Section 6. Each night the doctor would look anxiously at his thermometer; it was a source of great worry to him and to Corydon’s parents that the fever did not abate. Also, needless to say, the news worried Thyrsis; all the more, because it meant a long stay in the hospital, and more of their money gone. At last he came up to town to see about it; and Corydon thought to herself, “This is very wrong of me. It is Thyrsis I ought to be interested in, it is his sympathy I ought to be craving.”

She brought the image of Thyrsis before her; it seemed vague and unreal. She found that she remembered mostly the unattractive aspects of him. And this brought a pang to her. “He is good and noble,” she told herself; she forced herself to think of generous things that he had done.

He came; and then she felt still more ashamed.

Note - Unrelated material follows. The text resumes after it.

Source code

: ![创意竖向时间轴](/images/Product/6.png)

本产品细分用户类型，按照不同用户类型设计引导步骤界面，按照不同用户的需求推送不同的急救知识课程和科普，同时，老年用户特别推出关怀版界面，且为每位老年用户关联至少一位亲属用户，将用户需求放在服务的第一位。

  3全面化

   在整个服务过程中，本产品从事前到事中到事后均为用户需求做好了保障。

He had been working very hard, and was pale and haggard; it was becoming to him to be that way. Recollections came back to her in floods; yes, he was truly good and noble!

He sat by her bedside, and she told him about the operation, and poured out the hunger of her soul to him. He stayed all the morning with her, and he came again and spent the afternoon with her. He read to her and kissed her and soothed her—his influence was very calming, she found. After he had gone for the night, Corydon lay thinking, “I still love him!”

How strange it was that she could love two men at once! It was surely very wrong! She would never have dreamed that she, Corydon, could do such a thing. She thought of Harry Stuart, and of the unacknowledged thrill of excitement which his presence had brought to her. “And now here it is again,” she mused—“only this time it is worse! What can—be the matter with me?”

Then she wondered, “Do I really love Mr. Harding? Haven’t I got over it now?” But the least thinking of him sufficed to set her heart to thumping again; and so she shrunk from that train of thought. She wanted to love her husband.

He came again the next morning, and Corydon found that she was very happy in his presence. Her fever was slightly lower, and she thought, “I will get well quickly now.”

But alas, she had reckoned in this without Thyrsis! To sit in the hospital all day was a cruel strain upon him; the more so as he had been entirely unprepared for it. Corydon had assured him that the operation would be nothing, and that she would not need him; and so he had just finished a harrowing piece of labor on the book. Now to stay all day and witness her struggle, to satisfy her craving for sympathy and to meet and wrestle with her despair—it was like having the last drops of his soul-energy squeezed out of him. He did not know what was troubling Corydon, but the rapport between them was so close, that he knew she was in some distress of mind.

He stood the ordeal as long as he could, and then he had to beg for respite. Cedric was down on the farm, with no one but the servants to care for him; so he would go back, and see that everything was all right, and after he had rested up for two or three days, he would come again. Corydon smiled faintly and assented—for that morning she had received a note from Mr. Harding, saying that he would be in town the next day, and would call.

So Thyrsis went away, and Corydon lay and thought the problem over again. “Yes, I love my husband; but it’s such an effort for him to love me! And why should that be? I don’t believe it would be such an effort for Mr. Harding to love me!”